In the EU, the ESC HF guidelines recommend doctors switch HFrEF patients meeting the PARADIGM-HF criteria to Entresto from an ACE or ARB. Both guideline committees considered evidence from PARADIGM-HF, the largest heart failure trial ever, which showed Entresto significantly reduced deaths from cardiovascular causes and heart failure hospitalizations in patients with HFrEF.
Heart failure is a debilitating and life-threatening condition, which impacts over 60 million people worldwide. It is the leading cause of hospitalization in people over the age of 65. About half of people with heart failure have HFrEF. Reduced ejection fraction means the heart does not contract with enough force, so less blood is pumped out. Heart failure presents a major and growing health-economic burden that currently costs the world economy $108 billion every year.
Novartis has established the largest global clinical program in the heart failure disease area across the pharma industry to date, FortiHFy, comprising over 40 active or planned clinical studies designed to generate an array of additional data on symptom reduction, efficacy, quality of life benefits and real world evidence with Entresto, as well as to extend understanding of heart failure.

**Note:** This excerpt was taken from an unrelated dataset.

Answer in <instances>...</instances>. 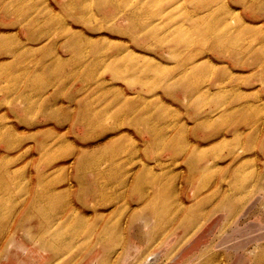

Entresto is a twice-a-day medicine that reduces the strain on the failing heart. It does this by enhancing the protective neurohormonal systems of the heart (NP system) while simultaneously suppressing the harmful effects of the overactive renin-angiotensin-aldosterone system (RAAS). Other heart failure medicines only block the harmful effects of the overactive RAAS. Entresto contains the neprilysin inhibitor sacubitril and the angiotensin receptor blocker (ARB) valsartan.
In Europe, Entresto is indicated in adult patients for treatment of symptomatic chronic heart failure with reduced ejection fraction. In the US. Entresto is indicated for the treatment of heart failure (NYHA class II-IV) in patients with systolic dysfunction. It has been shown to reduce the rate of cardiovascular death and heart failure hospitalization compared to enalapril, and also to reduce the rate of all-cause mortality compared to enalapril. Entresto is usually administered in conjunction with other heart failure therapies, in place of an ACE inhibitor or other angiotensin receptor blocker (ARB). Approved indications may vary depending upon the individual country.
PARADIGM-HF was a randomized, double-blind, phase III study evaluating the efficacy and safety profile of Entresto versus enalapril (a widely studied ACE inhibitor) in 8,442 patients with HFrEF. The baseline characteristics showed the patients enrolled were typical HFrEF patients with NYHA Class II-IV heart failure. PARADIGM-HF was specifically designed to see if LCZ696 could decrease CV mortality by at least 15% vs. enalapril. Patients received LCZ696 or enalapril in addition to current best treatment regimen. The primary endpoint was a composite of time to first occurrence of either cardiovascular death or heart failure hospitalization, and is the largest heart failure study ever done.